## PROBLEM REQUIREMENTS
Exact copy, no pictures: return all the records as they stand.

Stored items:

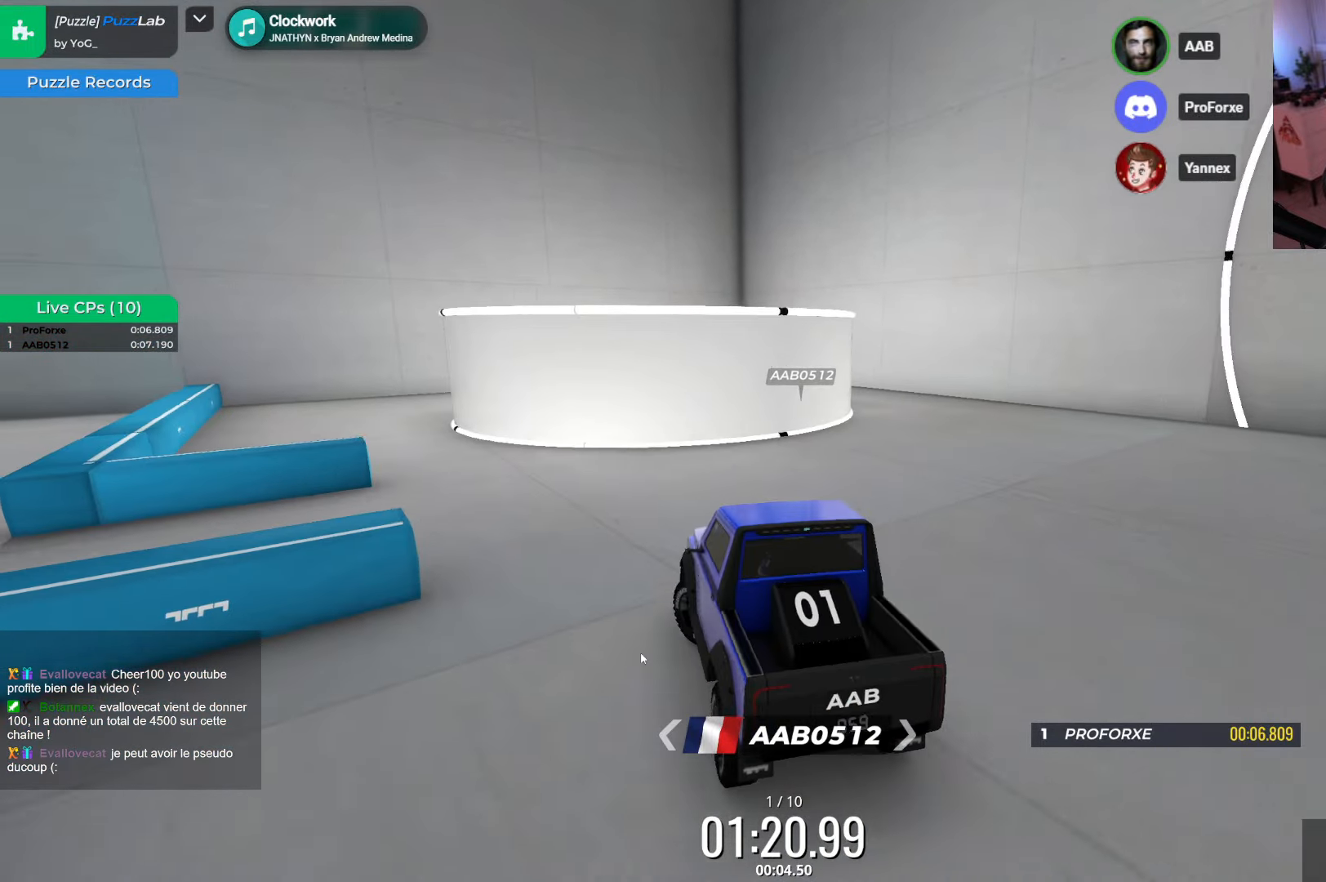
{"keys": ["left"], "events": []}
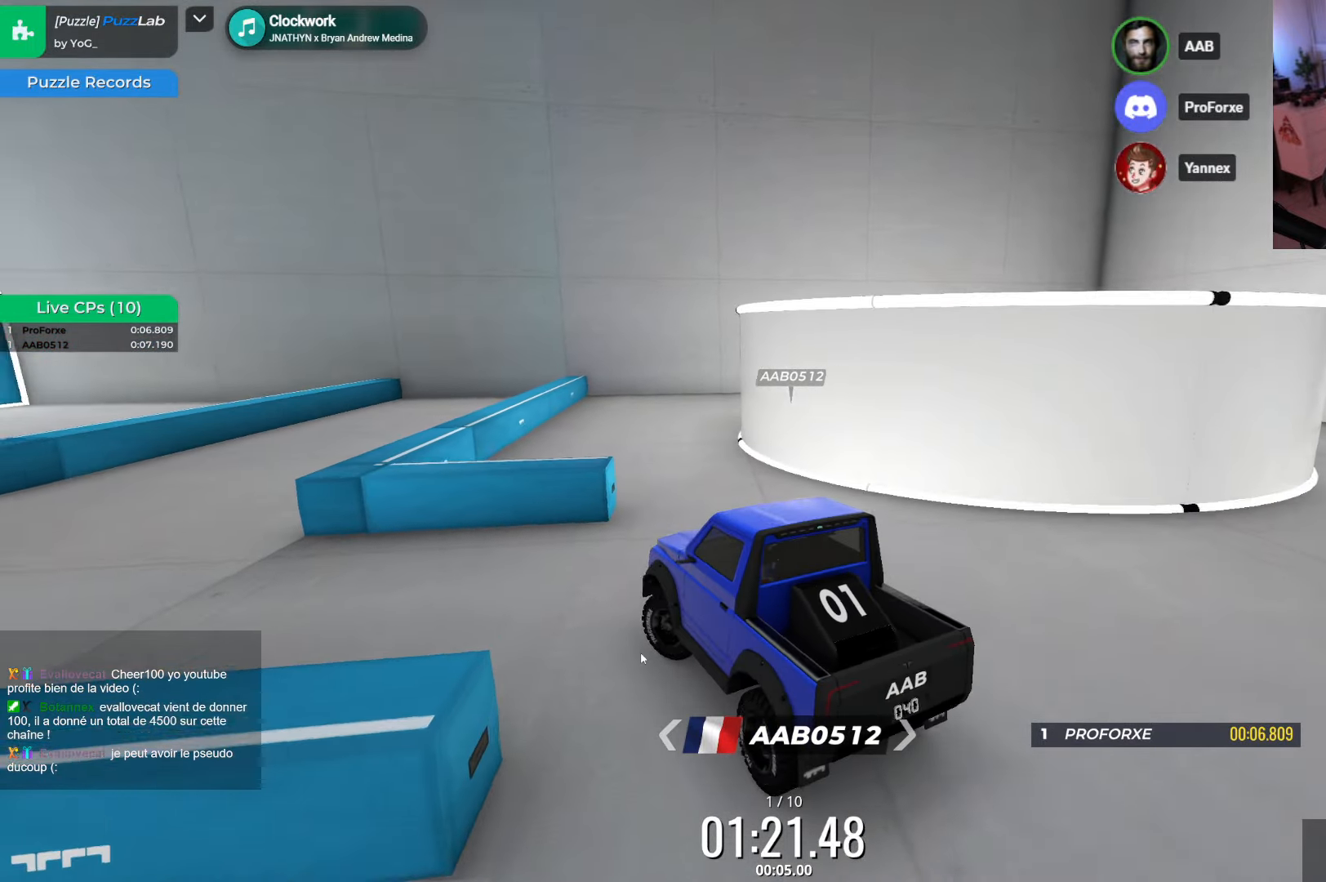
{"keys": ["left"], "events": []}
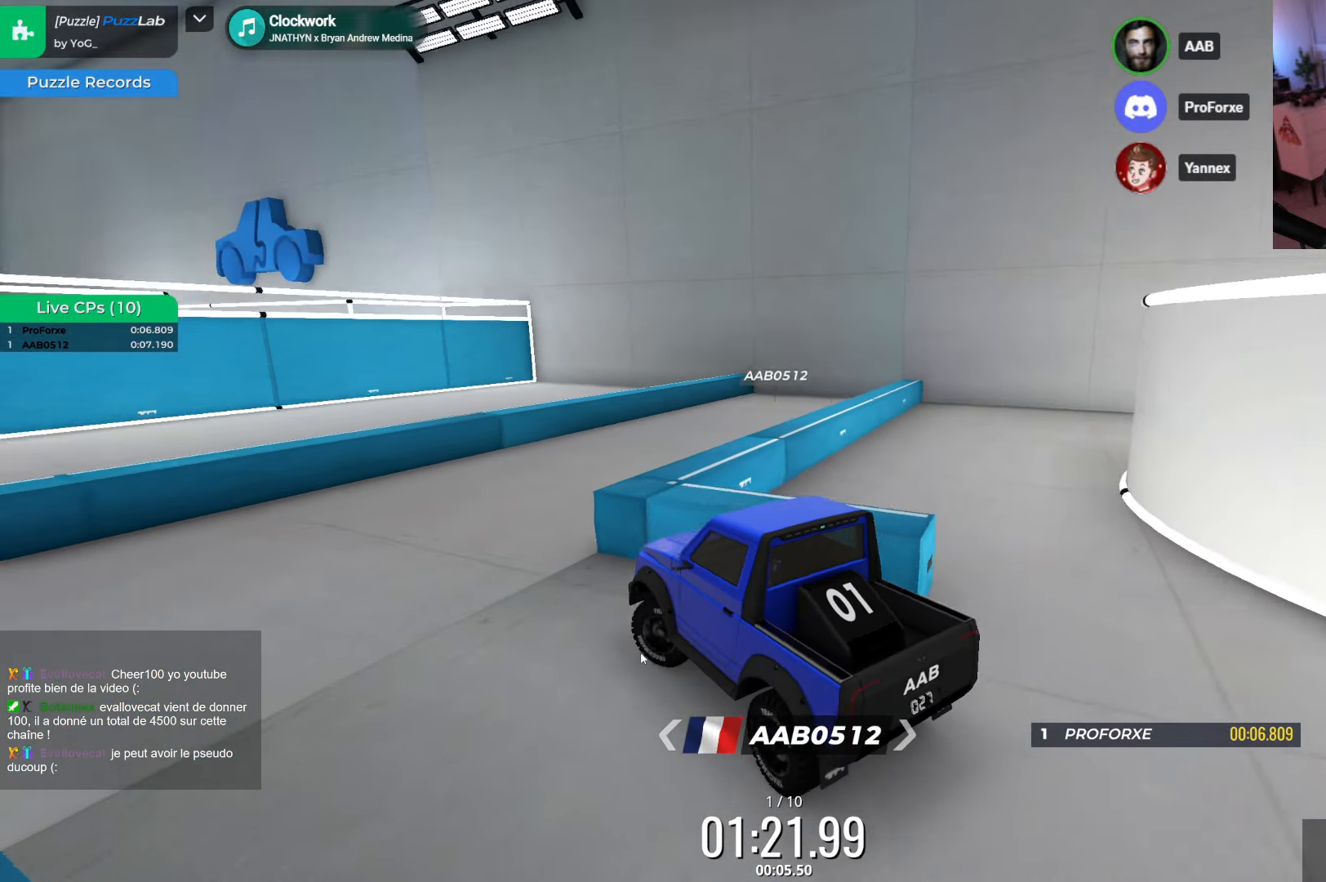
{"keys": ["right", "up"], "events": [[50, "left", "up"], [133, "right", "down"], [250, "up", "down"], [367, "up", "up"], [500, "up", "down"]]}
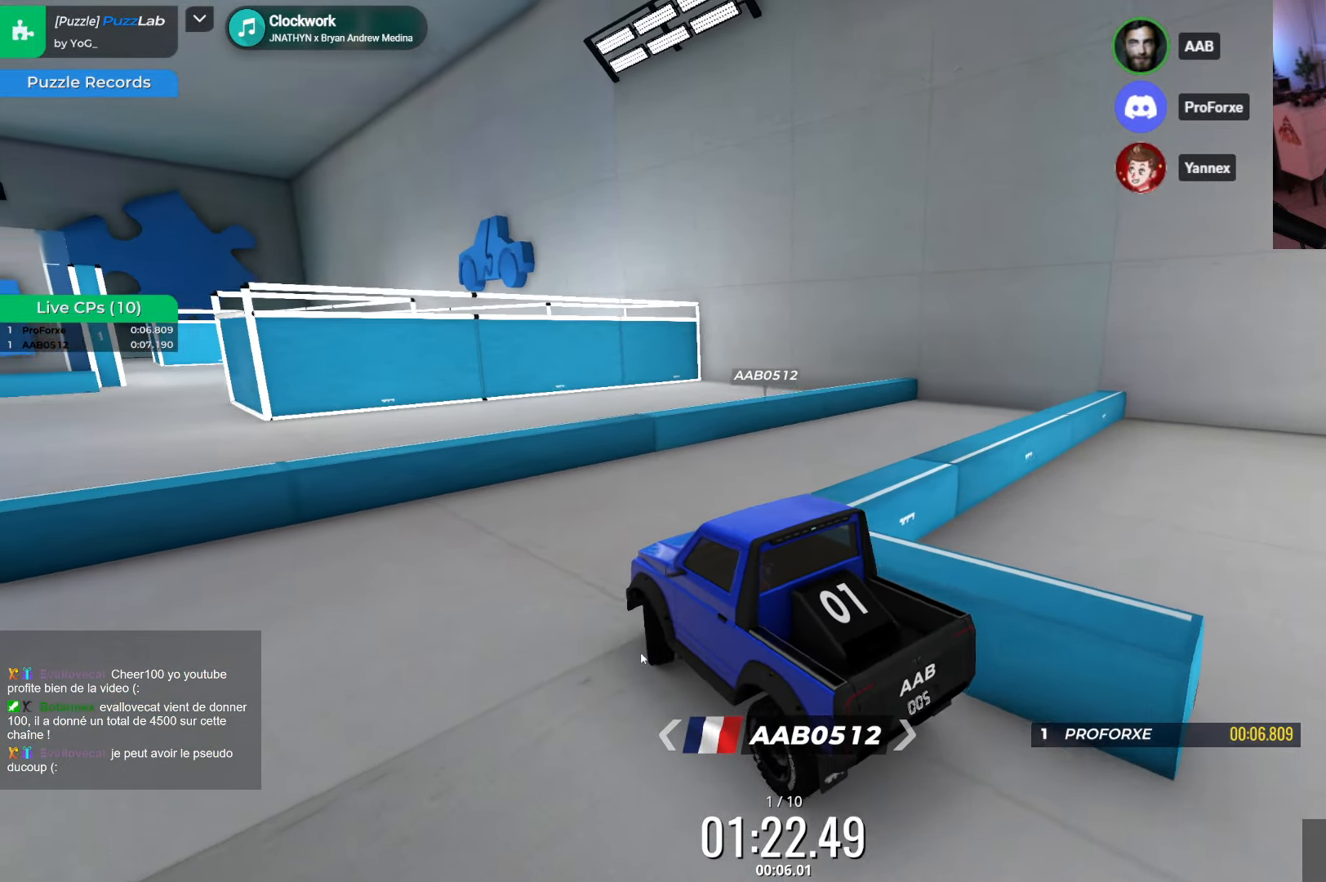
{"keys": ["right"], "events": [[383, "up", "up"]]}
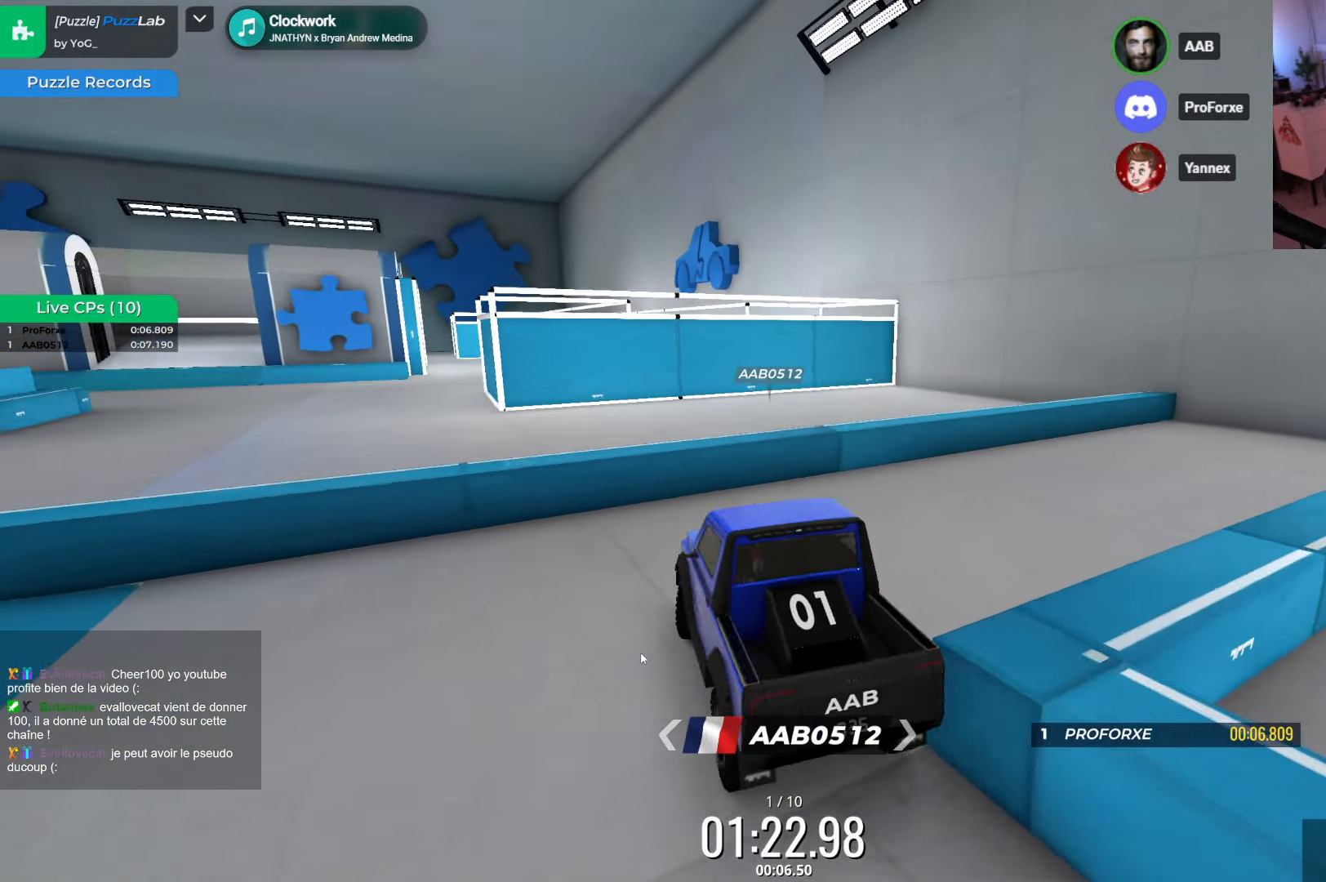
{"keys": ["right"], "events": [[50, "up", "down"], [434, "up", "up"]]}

## WRITTEN RESPONSE
{"keys": ["left"], "events": []}
{"keys": ["left"], "events": []}
{"keys": ["right", "up"], "events": [[50, "left", "up"], [133, "right", "down"], [250, "up", "down"], [367, "up", "up"], [500, "up", "down"]]}
{"keys": ["right"], "events": [[383, "up", "up"]]}
{"keys": ["right"], "events": [[50, "up", "down"], [434, "up", "up"]]}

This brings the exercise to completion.